- Directions for this task -
Search the records for the word "middle" and copy each line in which it appears.
--- --- ---
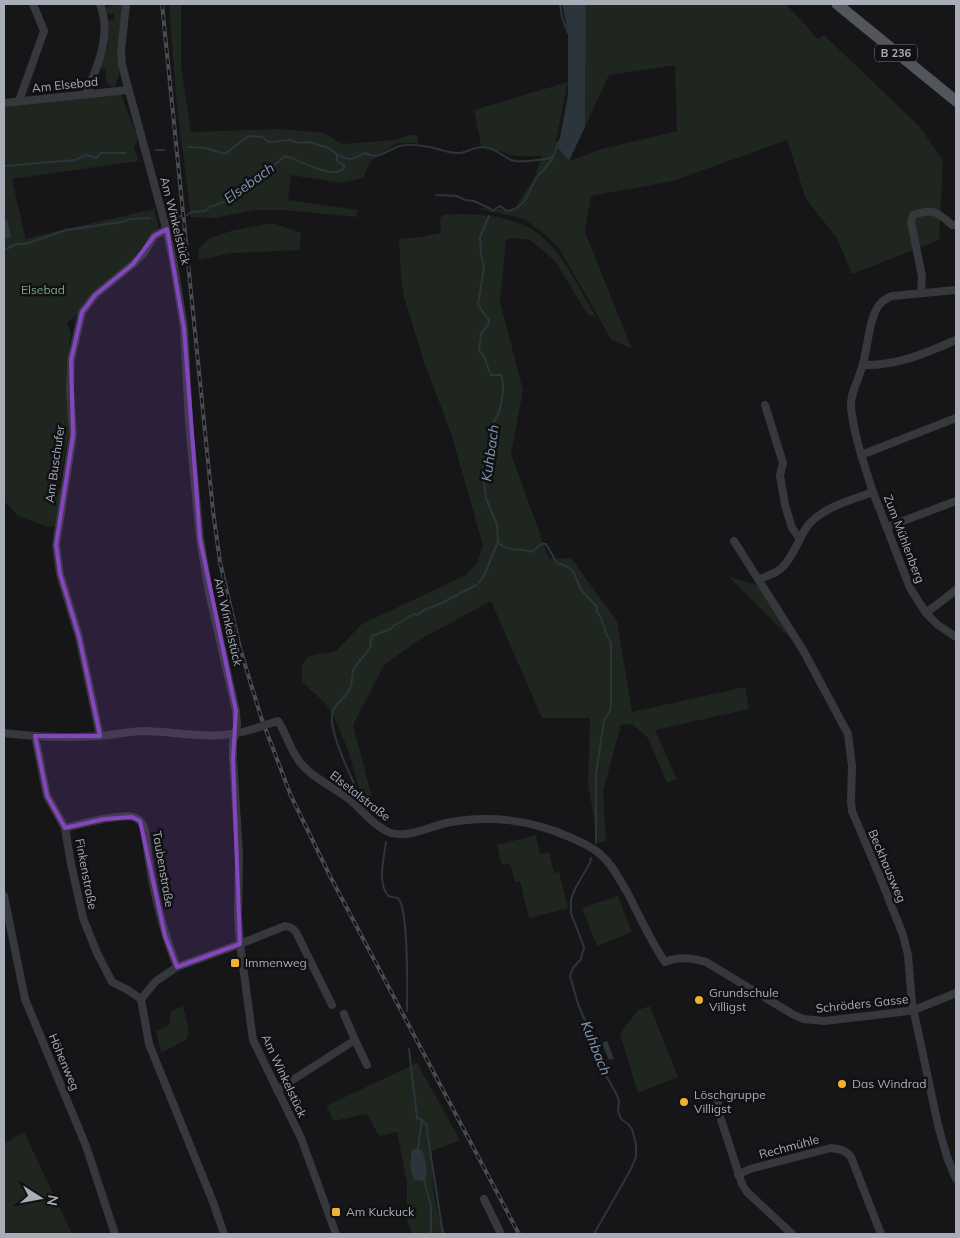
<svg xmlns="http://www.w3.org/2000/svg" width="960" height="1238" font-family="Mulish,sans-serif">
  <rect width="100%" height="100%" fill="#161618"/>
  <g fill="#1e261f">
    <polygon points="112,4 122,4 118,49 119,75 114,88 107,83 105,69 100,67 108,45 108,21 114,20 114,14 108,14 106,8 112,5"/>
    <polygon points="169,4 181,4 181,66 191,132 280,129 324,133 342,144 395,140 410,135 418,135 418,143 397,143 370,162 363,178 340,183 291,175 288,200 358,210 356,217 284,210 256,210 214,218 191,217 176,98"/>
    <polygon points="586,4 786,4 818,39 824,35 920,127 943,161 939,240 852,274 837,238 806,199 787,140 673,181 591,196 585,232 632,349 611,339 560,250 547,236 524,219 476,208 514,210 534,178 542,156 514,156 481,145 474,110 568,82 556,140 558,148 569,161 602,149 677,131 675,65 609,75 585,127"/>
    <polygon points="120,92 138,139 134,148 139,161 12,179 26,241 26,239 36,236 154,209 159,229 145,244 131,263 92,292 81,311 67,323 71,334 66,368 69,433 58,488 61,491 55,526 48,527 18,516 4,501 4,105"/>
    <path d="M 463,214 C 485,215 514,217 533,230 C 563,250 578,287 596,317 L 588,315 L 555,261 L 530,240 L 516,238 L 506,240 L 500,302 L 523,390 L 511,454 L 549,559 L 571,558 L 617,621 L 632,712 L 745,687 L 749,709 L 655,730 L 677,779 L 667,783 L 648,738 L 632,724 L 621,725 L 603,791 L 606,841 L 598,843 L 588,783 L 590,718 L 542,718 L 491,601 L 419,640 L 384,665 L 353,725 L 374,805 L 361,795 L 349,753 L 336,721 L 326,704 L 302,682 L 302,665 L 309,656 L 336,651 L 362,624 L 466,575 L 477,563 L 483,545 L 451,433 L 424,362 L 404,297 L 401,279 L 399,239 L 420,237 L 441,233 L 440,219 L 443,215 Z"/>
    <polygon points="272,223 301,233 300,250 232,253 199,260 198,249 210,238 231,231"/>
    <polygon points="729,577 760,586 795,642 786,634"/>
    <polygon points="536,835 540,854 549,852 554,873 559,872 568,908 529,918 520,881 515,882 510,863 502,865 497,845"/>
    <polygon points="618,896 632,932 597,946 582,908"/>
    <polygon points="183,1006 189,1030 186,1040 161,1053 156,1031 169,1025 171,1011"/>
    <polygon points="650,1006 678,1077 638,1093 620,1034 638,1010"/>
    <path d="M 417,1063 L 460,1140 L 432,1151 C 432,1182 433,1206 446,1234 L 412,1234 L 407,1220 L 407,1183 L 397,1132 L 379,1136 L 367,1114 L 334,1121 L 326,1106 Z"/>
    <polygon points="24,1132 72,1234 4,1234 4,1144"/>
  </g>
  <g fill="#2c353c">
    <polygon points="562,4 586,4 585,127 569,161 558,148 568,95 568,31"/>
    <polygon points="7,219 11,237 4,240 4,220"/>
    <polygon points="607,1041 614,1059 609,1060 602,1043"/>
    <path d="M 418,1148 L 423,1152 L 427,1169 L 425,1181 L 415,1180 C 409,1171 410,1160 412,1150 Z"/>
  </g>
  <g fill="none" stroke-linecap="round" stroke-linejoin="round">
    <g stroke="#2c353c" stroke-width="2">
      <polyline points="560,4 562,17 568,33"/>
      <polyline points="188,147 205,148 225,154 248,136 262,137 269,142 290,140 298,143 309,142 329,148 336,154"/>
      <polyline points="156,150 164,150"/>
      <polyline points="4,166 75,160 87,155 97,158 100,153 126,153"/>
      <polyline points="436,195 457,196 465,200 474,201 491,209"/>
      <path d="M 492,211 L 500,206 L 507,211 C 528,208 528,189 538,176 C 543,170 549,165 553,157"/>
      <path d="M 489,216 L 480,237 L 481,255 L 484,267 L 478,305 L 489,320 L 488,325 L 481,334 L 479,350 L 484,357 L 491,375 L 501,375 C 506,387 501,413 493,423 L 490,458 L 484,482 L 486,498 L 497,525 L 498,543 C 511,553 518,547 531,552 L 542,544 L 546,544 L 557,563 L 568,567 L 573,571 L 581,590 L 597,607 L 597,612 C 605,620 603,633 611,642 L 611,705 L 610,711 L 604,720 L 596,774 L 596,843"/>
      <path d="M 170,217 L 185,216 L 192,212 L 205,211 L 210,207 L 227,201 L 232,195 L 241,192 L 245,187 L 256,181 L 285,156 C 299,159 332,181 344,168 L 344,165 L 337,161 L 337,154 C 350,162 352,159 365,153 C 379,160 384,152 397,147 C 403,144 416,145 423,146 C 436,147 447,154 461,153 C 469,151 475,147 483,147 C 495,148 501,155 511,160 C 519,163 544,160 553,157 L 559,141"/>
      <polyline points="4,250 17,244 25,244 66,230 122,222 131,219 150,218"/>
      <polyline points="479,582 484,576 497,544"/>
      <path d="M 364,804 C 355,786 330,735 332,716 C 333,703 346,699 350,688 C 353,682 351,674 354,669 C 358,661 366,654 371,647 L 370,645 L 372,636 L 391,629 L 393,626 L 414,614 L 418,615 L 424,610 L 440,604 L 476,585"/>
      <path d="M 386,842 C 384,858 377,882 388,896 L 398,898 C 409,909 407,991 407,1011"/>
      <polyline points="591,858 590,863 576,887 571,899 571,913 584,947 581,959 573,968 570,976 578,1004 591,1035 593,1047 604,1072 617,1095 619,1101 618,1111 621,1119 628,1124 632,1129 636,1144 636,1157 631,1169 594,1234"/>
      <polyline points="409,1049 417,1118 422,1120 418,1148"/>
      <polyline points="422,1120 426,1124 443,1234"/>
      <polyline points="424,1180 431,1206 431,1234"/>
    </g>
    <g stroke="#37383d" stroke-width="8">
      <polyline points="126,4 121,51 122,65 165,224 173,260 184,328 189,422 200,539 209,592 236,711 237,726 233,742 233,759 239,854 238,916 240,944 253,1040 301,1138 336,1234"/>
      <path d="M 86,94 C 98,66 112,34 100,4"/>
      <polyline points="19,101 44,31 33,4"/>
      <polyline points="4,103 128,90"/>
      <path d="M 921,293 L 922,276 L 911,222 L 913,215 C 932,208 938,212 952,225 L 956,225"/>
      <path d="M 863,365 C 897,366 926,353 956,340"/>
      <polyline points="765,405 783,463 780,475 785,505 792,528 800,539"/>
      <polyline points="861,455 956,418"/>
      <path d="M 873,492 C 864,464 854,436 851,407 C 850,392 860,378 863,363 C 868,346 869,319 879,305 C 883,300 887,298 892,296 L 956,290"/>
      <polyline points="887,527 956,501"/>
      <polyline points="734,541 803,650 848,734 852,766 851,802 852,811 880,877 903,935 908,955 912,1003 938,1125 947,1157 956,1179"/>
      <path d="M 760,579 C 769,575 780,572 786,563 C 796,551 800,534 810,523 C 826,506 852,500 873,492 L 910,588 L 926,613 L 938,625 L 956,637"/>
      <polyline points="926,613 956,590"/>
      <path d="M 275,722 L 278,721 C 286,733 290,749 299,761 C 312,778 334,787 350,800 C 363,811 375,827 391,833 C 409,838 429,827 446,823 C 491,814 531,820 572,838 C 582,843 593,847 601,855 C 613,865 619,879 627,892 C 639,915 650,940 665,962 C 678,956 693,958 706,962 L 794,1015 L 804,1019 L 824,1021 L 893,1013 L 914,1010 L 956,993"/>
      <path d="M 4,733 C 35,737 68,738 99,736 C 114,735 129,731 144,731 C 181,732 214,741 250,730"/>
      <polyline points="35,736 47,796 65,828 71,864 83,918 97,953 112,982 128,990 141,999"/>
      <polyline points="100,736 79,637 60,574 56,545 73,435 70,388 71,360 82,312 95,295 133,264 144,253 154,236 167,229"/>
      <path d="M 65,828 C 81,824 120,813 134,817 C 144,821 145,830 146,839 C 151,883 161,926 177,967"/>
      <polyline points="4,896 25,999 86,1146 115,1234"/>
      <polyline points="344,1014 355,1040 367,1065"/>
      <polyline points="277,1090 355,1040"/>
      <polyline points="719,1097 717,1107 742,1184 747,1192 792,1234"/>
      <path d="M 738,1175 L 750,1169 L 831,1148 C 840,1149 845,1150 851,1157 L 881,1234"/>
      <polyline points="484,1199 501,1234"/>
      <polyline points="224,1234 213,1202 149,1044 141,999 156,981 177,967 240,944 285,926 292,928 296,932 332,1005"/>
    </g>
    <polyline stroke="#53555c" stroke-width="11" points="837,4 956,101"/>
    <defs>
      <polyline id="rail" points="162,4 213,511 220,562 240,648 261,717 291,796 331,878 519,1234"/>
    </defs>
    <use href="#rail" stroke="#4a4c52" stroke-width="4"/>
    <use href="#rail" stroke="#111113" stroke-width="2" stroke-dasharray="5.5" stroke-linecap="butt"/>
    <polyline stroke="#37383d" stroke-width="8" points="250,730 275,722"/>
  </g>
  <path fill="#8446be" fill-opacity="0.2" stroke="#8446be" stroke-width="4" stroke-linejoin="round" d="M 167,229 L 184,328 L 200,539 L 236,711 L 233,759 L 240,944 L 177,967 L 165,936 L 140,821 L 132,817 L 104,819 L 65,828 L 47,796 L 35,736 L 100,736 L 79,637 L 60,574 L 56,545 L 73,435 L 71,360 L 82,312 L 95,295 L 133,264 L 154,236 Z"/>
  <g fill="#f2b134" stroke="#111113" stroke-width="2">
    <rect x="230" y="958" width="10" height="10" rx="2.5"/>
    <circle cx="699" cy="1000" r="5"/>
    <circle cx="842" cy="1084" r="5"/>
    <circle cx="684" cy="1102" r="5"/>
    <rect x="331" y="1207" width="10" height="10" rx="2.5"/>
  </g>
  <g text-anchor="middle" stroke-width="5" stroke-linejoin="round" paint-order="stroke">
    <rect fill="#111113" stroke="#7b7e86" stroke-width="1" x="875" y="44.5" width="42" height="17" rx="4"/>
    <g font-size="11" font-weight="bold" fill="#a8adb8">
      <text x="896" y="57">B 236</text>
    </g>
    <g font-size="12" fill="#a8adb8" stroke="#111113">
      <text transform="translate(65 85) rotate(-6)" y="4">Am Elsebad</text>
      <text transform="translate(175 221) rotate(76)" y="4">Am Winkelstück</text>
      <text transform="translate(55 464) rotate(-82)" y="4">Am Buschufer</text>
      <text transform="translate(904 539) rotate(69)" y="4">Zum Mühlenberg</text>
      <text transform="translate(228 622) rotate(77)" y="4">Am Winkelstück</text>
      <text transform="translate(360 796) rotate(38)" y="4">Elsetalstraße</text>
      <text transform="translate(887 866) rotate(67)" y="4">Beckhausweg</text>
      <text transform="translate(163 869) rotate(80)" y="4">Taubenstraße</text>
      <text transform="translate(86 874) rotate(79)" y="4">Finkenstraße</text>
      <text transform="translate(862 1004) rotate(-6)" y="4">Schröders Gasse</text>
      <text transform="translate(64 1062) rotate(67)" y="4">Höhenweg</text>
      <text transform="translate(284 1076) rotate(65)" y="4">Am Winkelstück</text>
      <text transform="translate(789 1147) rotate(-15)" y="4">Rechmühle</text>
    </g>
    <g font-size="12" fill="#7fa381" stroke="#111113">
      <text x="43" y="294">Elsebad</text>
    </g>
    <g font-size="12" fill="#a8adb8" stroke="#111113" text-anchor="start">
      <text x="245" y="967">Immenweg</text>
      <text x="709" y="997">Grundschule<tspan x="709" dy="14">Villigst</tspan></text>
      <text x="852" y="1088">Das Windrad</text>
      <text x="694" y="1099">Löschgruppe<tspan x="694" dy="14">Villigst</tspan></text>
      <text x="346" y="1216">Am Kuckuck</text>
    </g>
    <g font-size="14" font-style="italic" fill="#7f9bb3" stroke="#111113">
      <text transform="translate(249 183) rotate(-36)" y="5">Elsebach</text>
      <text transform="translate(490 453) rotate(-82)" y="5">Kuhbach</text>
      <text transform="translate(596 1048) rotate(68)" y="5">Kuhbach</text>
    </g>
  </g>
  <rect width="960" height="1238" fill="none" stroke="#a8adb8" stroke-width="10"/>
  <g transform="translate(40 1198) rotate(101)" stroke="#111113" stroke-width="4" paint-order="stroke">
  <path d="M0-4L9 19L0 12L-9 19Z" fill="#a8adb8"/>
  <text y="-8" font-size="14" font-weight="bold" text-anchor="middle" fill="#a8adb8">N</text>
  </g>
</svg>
--- --- ---
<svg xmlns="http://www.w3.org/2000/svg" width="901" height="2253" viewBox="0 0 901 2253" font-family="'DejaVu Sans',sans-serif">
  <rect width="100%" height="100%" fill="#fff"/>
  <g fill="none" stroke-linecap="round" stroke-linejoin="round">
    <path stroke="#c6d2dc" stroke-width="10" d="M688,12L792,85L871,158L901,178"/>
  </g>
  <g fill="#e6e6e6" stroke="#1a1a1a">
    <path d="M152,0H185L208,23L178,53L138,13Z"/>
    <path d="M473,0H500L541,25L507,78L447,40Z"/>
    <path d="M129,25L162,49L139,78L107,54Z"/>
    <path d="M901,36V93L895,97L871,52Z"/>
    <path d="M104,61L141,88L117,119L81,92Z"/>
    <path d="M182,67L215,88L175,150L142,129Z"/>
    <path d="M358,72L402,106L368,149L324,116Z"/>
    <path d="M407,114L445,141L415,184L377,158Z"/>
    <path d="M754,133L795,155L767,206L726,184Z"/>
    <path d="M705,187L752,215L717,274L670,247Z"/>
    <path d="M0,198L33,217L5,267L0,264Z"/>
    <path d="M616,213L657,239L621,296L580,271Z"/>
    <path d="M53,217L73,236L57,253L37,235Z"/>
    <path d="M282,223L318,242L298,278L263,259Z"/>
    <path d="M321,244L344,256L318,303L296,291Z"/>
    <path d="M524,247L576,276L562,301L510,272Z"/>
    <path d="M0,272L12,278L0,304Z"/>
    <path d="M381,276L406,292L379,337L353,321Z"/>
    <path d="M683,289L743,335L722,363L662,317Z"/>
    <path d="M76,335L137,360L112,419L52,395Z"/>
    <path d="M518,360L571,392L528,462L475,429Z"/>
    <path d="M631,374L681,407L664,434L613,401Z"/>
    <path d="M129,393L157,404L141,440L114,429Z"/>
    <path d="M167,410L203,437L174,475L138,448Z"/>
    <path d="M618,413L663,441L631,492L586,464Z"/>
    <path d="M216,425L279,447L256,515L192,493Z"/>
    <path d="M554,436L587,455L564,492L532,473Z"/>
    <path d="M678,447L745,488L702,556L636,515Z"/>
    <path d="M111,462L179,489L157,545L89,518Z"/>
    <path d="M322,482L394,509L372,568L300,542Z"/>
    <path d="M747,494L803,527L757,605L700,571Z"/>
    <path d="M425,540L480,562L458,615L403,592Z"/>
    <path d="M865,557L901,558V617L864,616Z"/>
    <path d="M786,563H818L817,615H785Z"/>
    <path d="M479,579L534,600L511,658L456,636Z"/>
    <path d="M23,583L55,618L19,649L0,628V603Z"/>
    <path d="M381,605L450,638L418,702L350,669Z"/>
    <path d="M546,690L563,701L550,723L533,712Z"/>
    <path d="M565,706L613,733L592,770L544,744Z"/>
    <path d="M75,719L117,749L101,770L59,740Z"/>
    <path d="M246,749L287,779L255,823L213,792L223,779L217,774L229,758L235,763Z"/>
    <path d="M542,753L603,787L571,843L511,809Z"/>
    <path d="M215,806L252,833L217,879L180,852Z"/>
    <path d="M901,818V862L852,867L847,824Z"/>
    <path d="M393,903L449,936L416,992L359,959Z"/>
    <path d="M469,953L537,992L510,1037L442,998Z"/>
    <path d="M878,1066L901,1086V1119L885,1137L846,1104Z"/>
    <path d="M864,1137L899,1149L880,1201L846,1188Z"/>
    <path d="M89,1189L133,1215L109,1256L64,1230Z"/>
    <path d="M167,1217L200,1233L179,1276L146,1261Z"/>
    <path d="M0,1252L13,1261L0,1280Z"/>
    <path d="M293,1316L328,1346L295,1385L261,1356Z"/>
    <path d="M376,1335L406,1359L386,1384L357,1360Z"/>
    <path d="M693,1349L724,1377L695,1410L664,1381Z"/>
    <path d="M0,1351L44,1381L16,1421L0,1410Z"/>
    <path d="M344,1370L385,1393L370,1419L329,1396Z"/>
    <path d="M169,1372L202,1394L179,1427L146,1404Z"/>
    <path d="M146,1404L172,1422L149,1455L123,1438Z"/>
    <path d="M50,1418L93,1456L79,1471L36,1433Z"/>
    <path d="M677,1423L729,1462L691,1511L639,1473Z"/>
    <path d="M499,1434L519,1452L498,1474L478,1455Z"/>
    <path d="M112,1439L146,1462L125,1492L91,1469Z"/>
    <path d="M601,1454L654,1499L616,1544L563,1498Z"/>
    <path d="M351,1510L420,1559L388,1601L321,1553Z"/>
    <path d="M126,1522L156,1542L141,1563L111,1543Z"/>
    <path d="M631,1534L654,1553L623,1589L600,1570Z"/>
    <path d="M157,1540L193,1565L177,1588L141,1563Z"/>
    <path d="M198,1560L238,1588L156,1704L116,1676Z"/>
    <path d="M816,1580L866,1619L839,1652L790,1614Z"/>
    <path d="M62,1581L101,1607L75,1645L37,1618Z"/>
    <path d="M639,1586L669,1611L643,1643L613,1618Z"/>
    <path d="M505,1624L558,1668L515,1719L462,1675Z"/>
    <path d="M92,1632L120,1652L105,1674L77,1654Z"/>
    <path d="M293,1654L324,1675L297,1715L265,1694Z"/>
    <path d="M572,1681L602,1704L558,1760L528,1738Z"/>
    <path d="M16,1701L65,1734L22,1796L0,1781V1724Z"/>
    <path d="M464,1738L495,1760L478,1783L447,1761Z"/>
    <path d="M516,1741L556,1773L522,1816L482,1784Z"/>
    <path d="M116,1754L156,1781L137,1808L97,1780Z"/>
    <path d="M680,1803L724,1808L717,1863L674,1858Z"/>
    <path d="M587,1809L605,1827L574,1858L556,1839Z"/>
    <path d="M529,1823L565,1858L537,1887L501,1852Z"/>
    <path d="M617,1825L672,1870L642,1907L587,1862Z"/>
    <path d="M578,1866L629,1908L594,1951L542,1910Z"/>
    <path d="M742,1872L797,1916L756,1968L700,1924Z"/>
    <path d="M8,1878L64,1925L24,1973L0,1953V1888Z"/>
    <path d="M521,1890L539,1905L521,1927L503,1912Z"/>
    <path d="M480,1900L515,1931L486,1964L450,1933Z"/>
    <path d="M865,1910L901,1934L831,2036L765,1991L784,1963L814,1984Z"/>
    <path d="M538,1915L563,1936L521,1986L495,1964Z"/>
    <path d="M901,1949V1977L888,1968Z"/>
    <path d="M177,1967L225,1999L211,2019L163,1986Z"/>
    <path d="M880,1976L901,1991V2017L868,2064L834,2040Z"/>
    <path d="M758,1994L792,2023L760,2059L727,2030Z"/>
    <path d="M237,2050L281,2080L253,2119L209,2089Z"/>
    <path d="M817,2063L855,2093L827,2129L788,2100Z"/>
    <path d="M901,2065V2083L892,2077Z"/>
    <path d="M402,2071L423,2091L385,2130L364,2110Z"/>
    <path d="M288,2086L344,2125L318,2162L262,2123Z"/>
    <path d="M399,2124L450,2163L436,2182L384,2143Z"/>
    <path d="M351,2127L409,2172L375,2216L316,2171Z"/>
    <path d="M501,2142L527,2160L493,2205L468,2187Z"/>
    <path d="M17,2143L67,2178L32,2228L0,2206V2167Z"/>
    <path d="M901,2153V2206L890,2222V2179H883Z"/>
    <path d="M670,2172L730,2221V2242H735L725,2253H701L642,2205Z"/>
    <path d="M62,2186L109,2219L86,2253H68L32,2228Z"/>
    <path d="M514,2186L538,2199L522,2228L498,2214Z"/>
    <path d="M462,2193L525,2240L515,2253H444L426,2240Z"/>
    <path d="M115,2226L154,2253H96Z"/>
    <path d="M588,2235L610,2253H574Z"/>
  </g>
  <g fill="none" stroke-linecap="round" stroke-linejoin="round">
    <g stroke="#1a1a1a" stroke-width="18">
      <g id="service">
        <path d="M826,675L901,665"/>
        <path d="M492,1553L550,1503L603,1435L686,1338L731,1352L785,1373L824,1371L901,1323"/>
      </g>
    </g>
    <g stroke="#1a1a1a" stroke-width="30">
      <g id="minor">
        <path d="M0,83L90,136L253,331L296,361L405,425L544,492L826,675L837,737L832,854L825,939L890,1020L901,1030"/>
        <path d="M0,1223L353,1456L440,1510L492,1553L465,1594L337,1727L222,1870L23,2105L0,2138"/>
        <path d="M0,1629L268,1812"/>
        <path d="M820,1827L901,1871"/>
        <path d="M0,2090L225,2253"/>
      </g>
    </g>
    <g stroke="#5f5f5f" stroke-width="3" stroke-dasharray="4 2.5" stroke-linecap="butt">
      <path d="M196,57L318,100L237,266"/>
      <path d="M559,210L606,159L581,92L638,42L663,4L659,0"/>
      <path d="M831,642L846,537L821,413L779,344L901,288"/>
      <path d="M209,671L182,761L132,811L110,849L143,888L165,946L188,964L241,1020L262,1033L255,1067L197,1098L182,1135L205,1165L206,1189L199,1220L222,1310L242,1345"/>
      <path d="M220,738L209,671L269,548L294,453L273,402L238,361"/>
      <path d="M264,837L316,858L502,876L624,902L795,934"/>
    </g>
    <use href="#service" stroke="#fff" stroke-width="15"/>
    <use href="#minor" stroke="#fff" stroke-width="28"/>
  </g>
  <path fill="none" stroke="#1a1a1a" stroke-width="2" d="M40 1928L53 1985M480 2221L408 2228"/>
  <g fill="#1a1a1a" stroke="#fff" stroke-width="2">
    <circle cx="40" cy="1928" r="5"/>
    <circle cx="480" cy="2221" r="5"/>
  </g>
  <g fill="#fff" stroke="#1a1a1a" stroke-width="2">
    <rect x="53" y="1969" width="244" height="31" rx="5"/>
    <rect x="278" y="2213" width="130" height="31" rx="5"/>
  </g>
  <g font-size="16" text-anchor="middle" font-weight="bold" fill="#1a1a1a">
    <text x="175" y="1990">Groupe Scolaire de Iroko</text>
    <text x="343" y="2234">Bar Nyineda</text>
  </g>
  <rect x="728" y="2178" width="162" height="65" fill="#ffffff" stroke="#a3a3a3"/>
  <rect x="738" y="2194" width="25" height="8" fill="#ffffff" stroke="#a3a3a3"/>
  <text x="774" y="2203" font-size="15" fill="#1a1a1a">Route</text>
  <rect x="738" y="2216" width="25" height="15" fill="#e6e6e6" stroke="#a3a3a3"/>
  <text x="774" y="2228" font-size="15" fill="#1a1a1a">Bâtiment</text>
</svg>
--- --- ---
- Solution -
  <g text-anchor="middle" stroke-width="5" stroke-linejoin="round" paint-order="stroke">
  <text y="-8" font-size="14" font-weight="bold" text-anchor="middle" fill="#a8adb8">N</text>
  <g font-size="16" text-anchor="middle" font-weight="bold" fill="#1a1a1a">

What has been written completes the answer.